YOUR GOAL
Quote the lines below word for word.

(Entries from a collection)
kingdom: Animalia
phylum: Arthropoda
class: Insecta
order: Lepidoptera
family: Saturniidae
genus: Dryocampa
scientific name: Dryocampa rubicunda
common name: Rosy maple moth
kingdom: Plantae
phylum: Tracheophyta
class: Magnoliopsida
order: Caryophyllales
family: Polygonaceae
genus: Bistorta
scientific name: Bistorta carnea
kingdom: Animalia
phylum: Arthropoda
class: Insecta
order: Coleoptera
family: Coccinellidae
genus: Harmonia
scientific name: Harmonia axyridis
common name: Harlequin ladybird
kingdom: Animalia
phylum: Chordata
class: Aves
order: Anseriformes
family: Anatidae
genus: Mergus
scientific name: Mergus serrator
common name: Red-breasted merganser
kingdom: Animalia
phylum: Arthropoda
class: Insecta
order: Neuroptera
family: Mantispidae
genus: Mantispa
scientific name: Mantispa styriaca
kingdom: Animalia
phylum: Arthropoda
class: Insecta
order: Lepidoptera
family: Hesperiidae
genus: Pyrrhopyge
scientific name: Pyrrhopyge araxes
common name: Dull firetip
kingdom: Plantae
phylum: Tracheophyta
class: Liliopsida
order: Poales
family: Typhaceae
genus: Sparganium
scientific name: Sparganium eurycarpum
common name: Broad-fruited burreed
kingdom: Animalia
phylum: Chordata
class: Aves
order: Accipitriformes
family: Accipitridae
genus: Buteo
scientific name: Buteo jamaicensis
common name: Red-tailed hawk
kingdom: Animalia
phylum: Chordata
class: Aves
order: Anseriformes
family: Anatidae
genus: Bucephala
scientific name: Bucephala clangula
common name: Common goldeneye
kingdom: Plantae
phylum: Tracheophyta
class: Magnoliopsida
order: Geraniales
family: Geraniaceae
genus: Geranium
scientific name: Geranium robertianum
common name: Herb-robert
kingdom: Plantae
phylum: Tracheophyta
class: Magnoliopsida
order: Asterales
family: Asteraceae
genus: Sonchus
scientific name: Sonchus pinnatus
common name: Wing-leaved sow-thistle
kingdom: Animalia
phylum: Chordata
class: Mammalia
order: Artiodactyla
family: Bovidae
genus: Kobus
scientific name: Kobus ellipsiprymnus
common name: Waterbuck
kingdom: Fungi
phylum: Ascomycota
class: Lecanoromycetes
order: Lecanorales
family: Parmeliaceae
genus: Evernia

SOLUTION TO THIS EXERCISE
kingdom: Animalia
phylum: Arthropoda
class: Insecta
order: Lepidoptera
family: Saturniidae
genus: Dryocampa
scientific name: Dryocampa rubicunda
common name: Rosy maple moth
kingdom: Plantae
phylum: Tracheophyta
class: Magnoliopsida
order: Caryophyllales
family: Polygonaceae
genus: Bistorta
scientific name: Bistorta carnea
kingdom: Animalia
phylum: Arthropoda
class: Insecta
order: Coleoptera
family: Coccinellidae
genus: Harmonia
scientific name: Harmonia axyridis
common name: Harlequin ladybird
kingdom: Animalia
phylum: Chordata
class: Aves
order: Anseriformes
family: Anatidae
genus: Mergus
scientific name: Mergus serrator
common name: Red-breasted merganser
kingdom: Animalia
phylum: Arthropoda
class: Insecta
order: Neuroptera
family: Mantispidae
genus: Mantispa
scientific name: Mantispa styriaca
kingdom: Animalia
phylum: Arthropoda
class: Insecta
order: Lepidoptera
family: Hesperiidae
genus: Pyrrhopyge
scientific name: Pyrrhopyge araxes
common name: Dull firetip
kingdom: Plantae
phylum: Tracheophyta
class: Liliopsida
order: Poales
family: Typhaceae
genus: Sparganium
scientific name: Sparganium eurycarpum
common name: Broad-fruited burreed
kingdom: Animalia
phylum: Chordata
class: Aves
order: Accipitriformes
family: Accipitridae
genus: Buteo
scientific name: Buteo jamaicensis
common name: Red-tailed hawk
kingdom: Animalia
phylum: Chordata
class: Aves
order: Anseriformes
family: Anatidae
genus: Bucephala
scientific name: Bucephala clangula
common name: Common goldeneye
kingdom: Plantae
phylum: Tracheophyta
class: Magnoliopsida
order: Geraniales
family: Geraniaceae
genus: Geranium
scientific name: Geranium robertianum
common name: Herb-robert
kingdom: Plantae
phylum: Tracheophyta
class: Magnoliopsida
order: Asterales
family: Asteraceae
genus: Sonchus
scientific name: Sonchus pinnatus
common name: Wing-leaved sow-thistle
kingdom: Animalia
phylum: Chordata
class: Mammalia
order: Artiodactyla
family: Bovidae
genus: Kobus
scientific name: Kobus ellipsiprymnus
common name: Waterbuck
kingdom: Fungi
phylum: Ascomycota
class: Lecanoromycetes
order: Lecanorales
family: Parmeliaceae
genus: Evernia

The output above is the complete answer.